Das große Los
Er saß im Wohnzimmer, hatte die Beine hochgelegt, die Arme
vor der Brust verschränkt und sah fern. Das hatte er sich wohl verdient, nach
einem langen, harten Arbeitstag, Mühen, die er auf sich nahm, gerne auf sich
nahm um seiner Familie einen gewissen Lebensstandard zu ermöglichen. Das war
seine gottgegebene Pflicht und Schuldigkeit, und er, er trug diese Pflicht
aufrecht auf seinen breiten, männlichen Schultern. Sie war zu Hause, und das
war auch richtig so, da sie ja nun zwei kleine Kinder hatten. Das hieß aber
auch, dass er ein Recht darauf hatte umsorgt und verwöhnt zu werden, wenn er
abends ausgelaugt nach Hause kam. Ja, natürlich, sie hatte den Haushalt und die
Kinder zu versorgen, aber im Grunde war es doch so, dass sie zu Hause war und es
sich gut gehen lassen konnte. Auf jeden Fall hatte sie keine Sorgen, keine
Probleme, denn schließlich war sie ja versorgt. Wohingegen er sich den ganzen
Tag mit dem feindlichen Leben dort draußen abzukämpfen hatte, von denen sie
noch nicht einmal eine Ahnung hatte. Das hielt er schließlich alles von ihr
fern. Ja, es fühlte sich gut an seine Verantwortung einzulösen, und so genoss
er seinen wohlverdienten Feierabend, während sie in der Küche stand und kochte.
Als Pascha hatte ihre Freundin ihn letztens bezeichnet. Er musste wohl ein Auge
drauf haben, dass diese Emanze nicht zu viel Einfluss auf seine Frau nahm. Er
spürte, wie sich eine leichte Verdrossenheit in seine Gedanken schob.
„Schatz, müssten die Kinder nicht ins Bett?“, rief er in die
Küche hinüber, woraufhin sie herüberlief. „Ja, schon, aber ich muss Dein Essen
fertig machen. Aber vielleicht könntest Du ja ...“, warf sie vorsichtig ein.
„Ganz bestimmt nicht. Wie oft habe ich Dir schon gesagt, Du musst Dir das alles
nur ein wenig besser einteilen, dann funktioniert das auch“, entgegnete er.
„Wie soll das denn gehen, wenn ich nicht weiß wann Du kommst, und wenn ich
vorkoche, dann schmeckt es Dir nicht“, erwiderte sie entschuldigend. „Alles
geht, wenn man sich nur richtig bemüht und auch wirklich will. Aber dann
bringst Du die Kinder eben sofort anschließend ins Bett“, sagte er. „Ist gut!“,
meinte sie, und lief zurück in die Küche.
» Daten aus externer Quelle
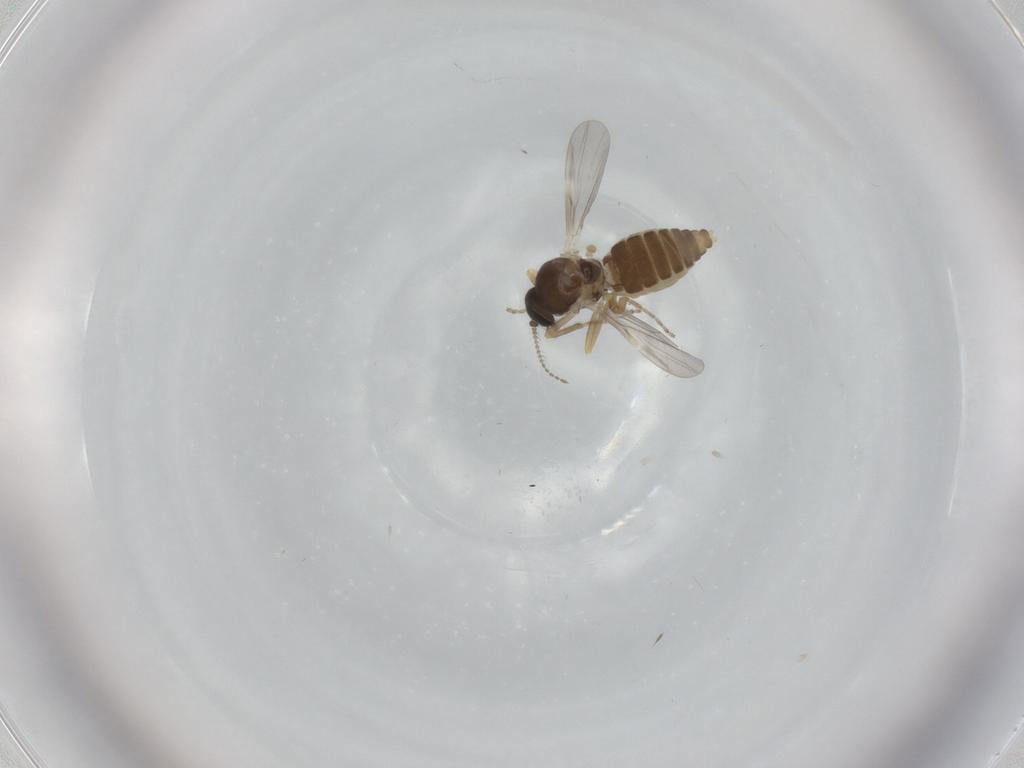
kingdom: Animalia
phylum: Arthropoda
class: Insecta
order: Diptera
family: Ceratopogonidae
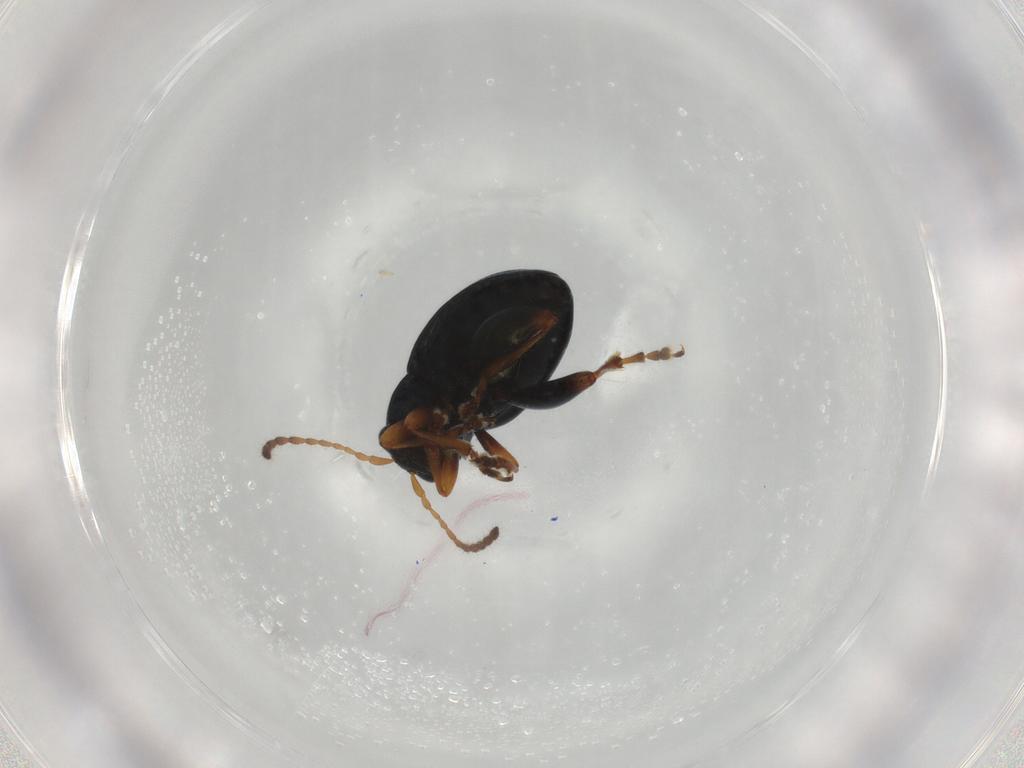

Das musste ihm erst mal einer nachmachen, nach einem langen,
harten Arbeitstag noch so verständnisvoll zu sein. Wirklich, ohne sich selber
allzu sehr loben zu wollen, aber seine Frau hatte mit ihm das große Los
gezogen. Aber er mit ihr? Na ja, sie bemühte sich zumindest, gab ihr Bestes,
obwohl sie noch sehr viel lernen musste. Zugegebenermaßen hatte sie sich sehr
verbessert, seit sie unter seinen Fittichen stand. Eigentlich war sie auch
nicht schuld daran, dass sie eine schlechte Hausfrau war und nichts auf die
Reihe bekam, bei der liberalen Erziehung. Das kommt eben davon, wenn man die
Mädchen nicht rechtzeitig auf ihr zukünftiges Leben, vor allem auf ihre Pflichten, vorbereitet.
„Schatz, was hat Dir die Kleine heut im Haushalt geholfen?“,
rief er hinüber in die Küche, und sie lief zu ihm, nun endlich mit dem Tablett
in der Hand. „Lisa ist zwei“, entgegnete sie entgeistert. „Stimmt, aber man
kann nicht früh genug damit anfangen, vergiss das nicht“, wies er sie an.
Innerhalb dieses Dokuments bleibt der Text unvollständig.